Drugs other than those listed here may also interact with atropine. Talk to your doctor and pharmacist before taking any prescription or over-the-counter medicines.

Where can I get more information?

  • Your pharmacist can provide more information about atropine.
  • Remember, keep this and all other medicines out of the reach of children, never share your medicines with others, and use this medication only for the indication prescribed.

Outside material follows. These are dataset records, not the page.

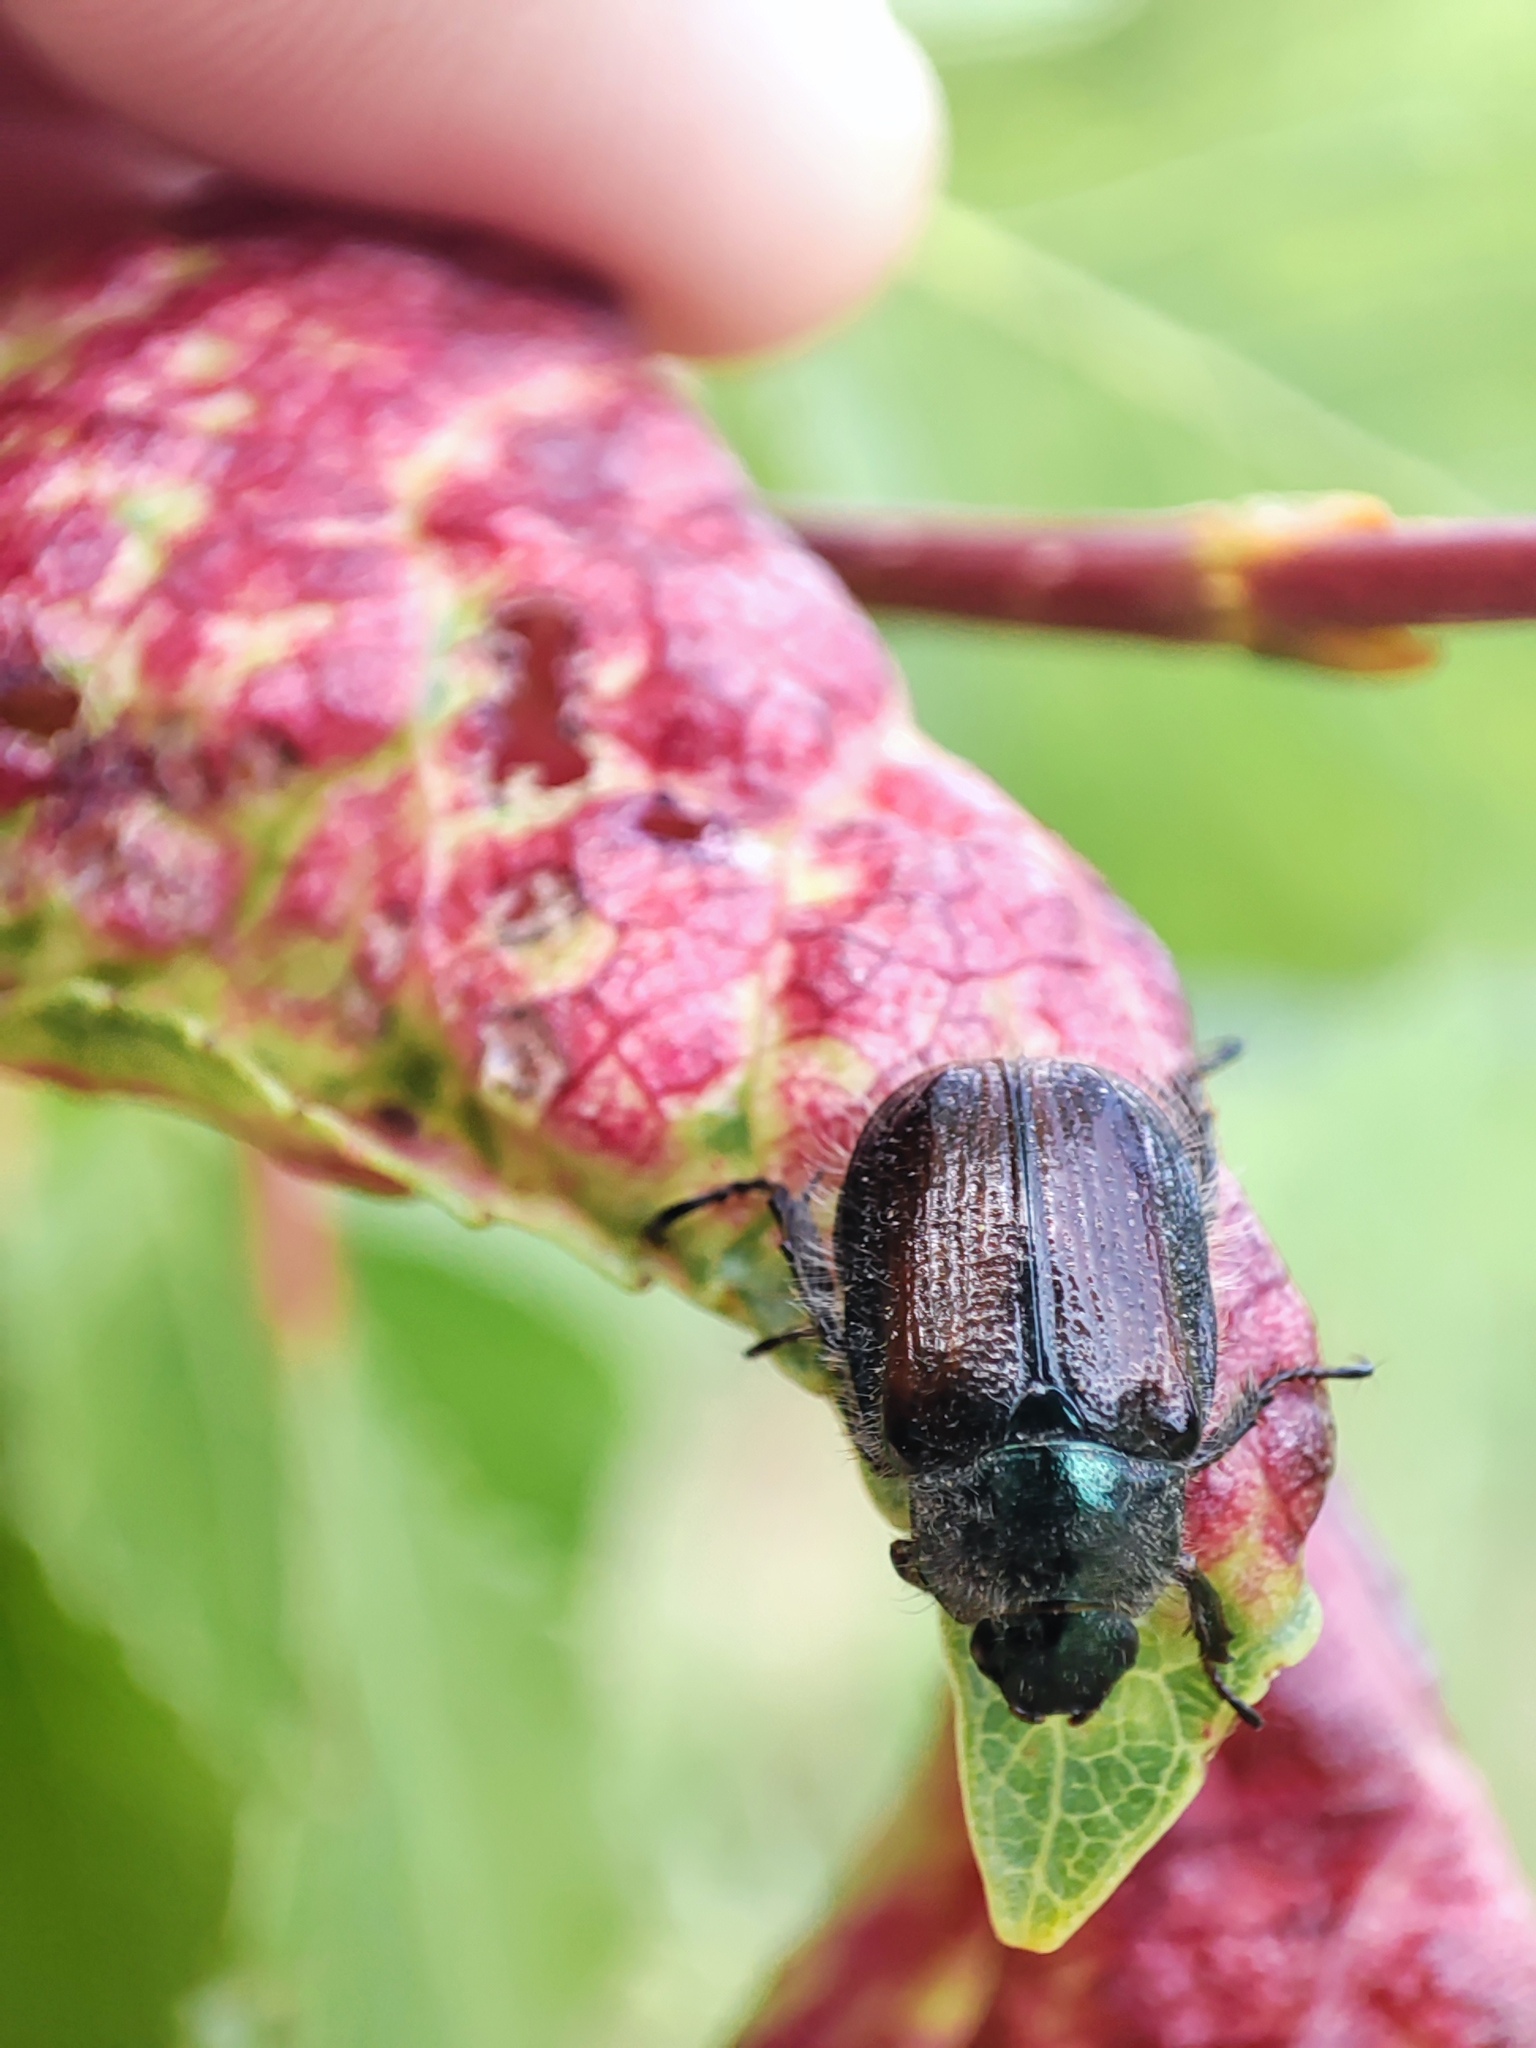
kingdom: Animalia
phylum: Arthropoda
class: Insecta
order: Coleoptera
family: Scarabaeidae
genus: Phyllopertha
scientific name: Phyllopertha horticola
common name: Garden chafer
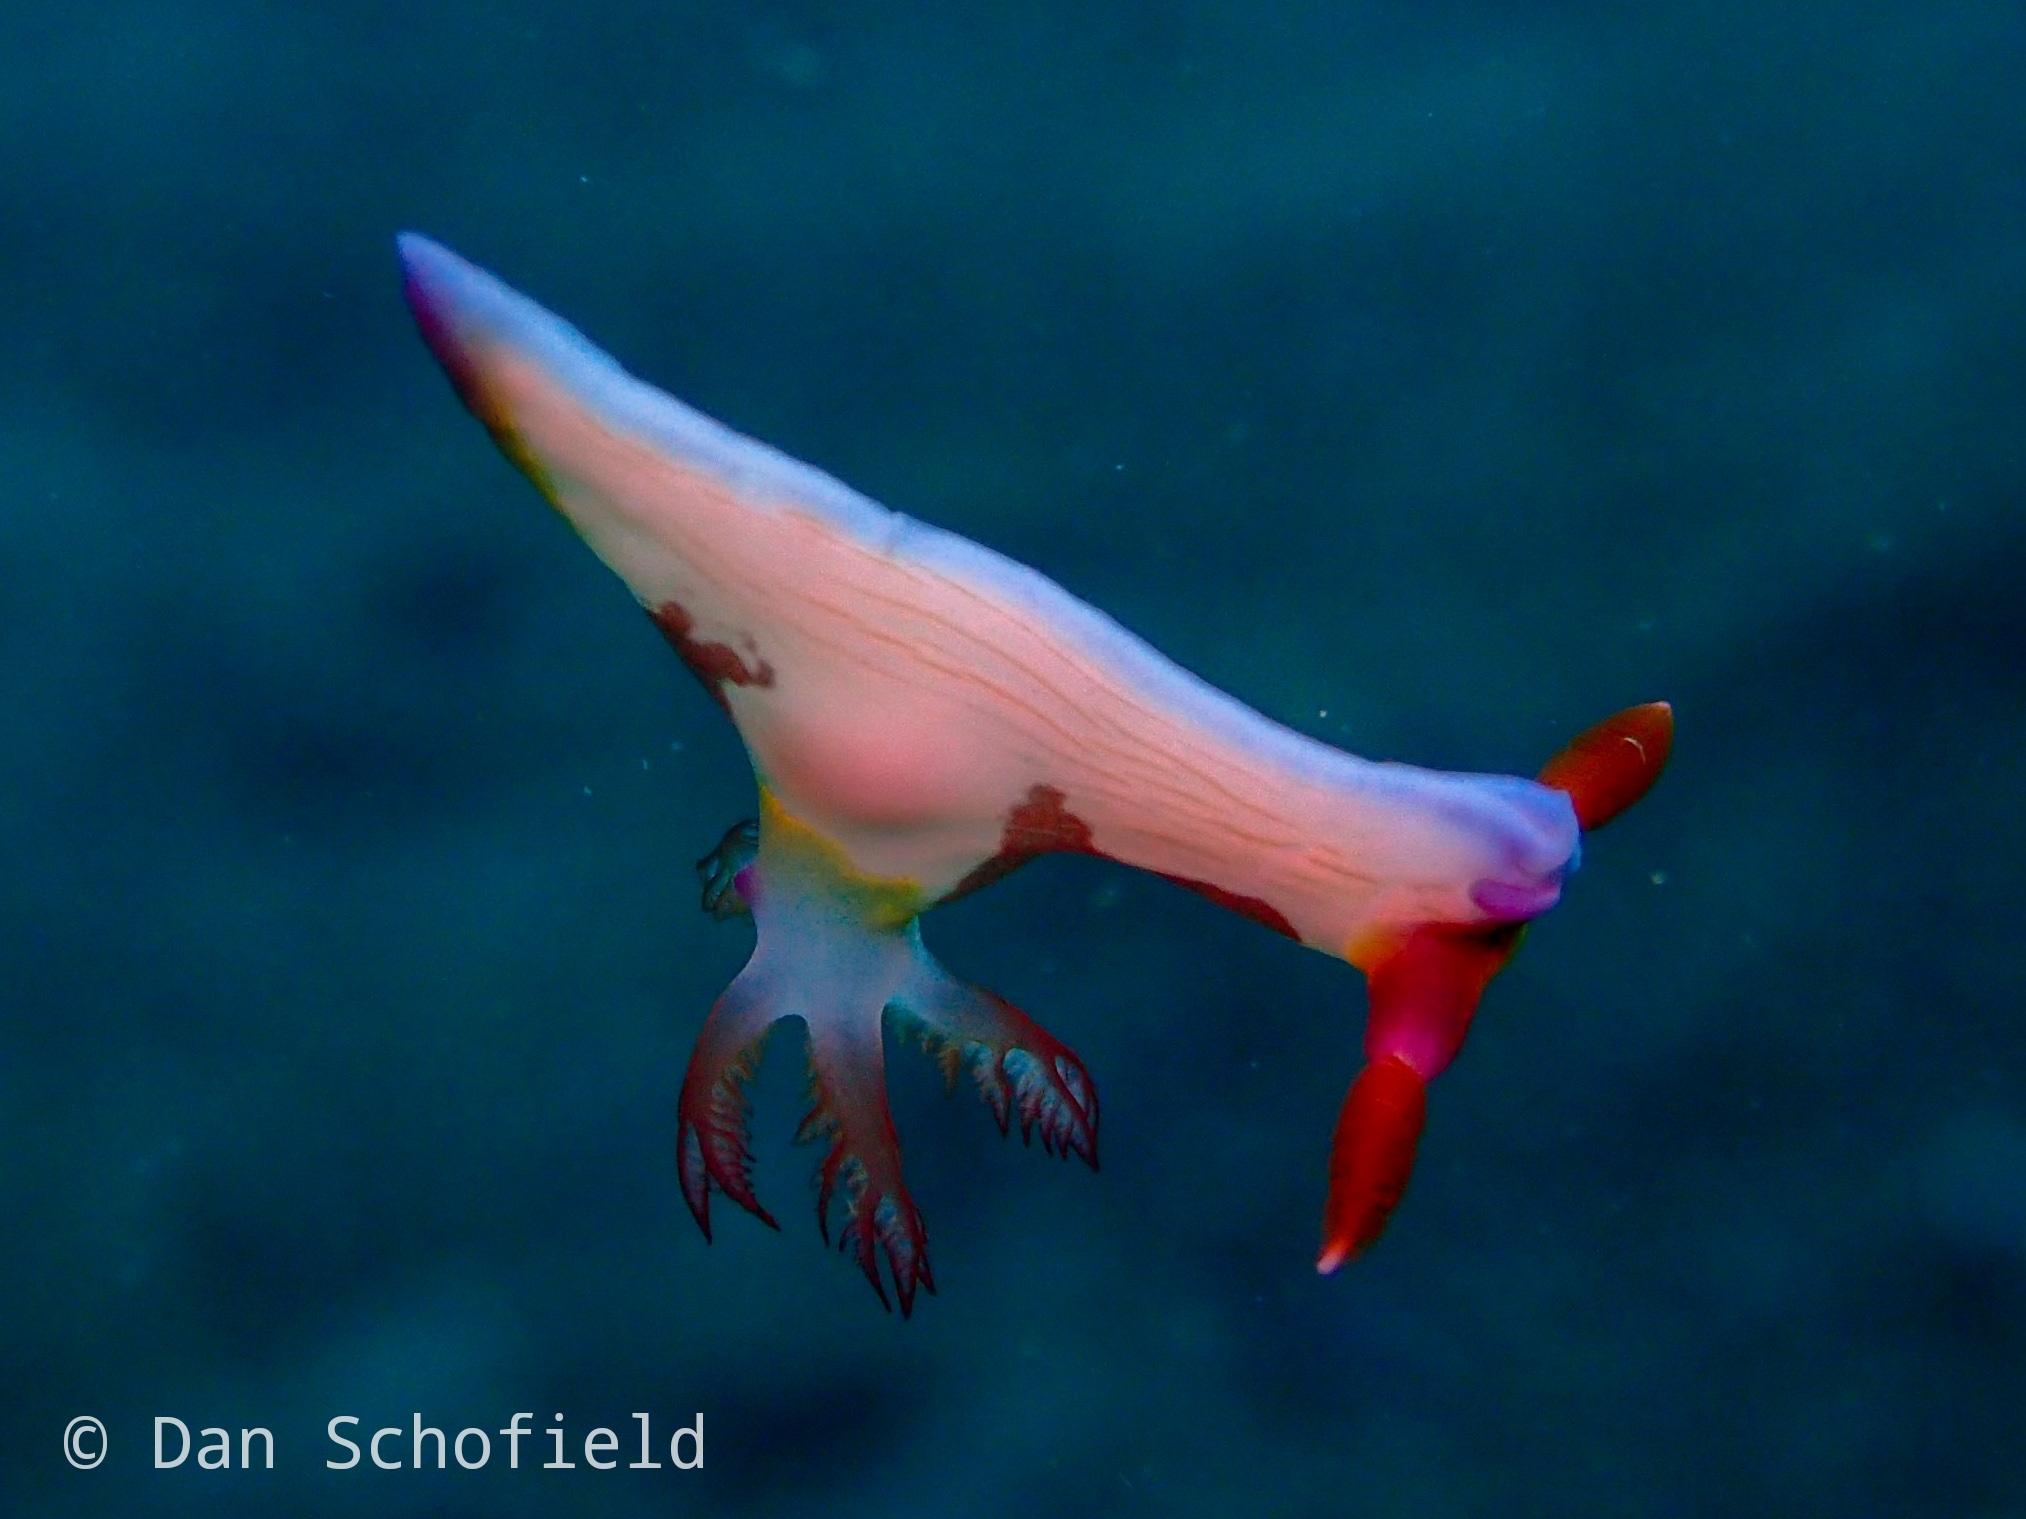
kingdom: Animalia
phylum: Mollusca
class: Gastropoda
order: Nudibranchia
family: Polyceridae
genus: Nembrotha
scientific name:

  • Disclaimer: Every effort has been made to ensure that the information provided by Cerner Multum, Inc. ('Multum') is accurate, up-to-date, and complete, but no guarantee is made to that effect. Drug information contained herein may be time sensitive. Multum information has been compiled for use by healthcare practitioners and consumers in the United States and therefore Multum does not warrant that uses outside of the United States are appropriate, unless specifically indicated otherwise. Multum's drug information does not endorse drugs, diagnose patients or recommend therapy. Multum's drug information is an informational resource designed to assist licensed healthcare practitioners in caring for their patients and/or to serve consumers viewing this service as a supplement to, and not a substitute for, the expertise, skill, knowledge and judgment of healthcare practitioners. The absence of a warning for a given drug or drug combination in no way should be construed to indicate that the drug or drug combination is safe, effective or appropriate for any given patient. Multum does not assume any responsibility for any aspect of healthcare administered with the aid of information Multum provides. The information contained herein is not intended to cover all possible uses, directions, precautions, warnings, drug interactions, allergic reactions, or adverse effects. If you have questions about the drugs you are taking, check with your doctor, nurse or pharmacist.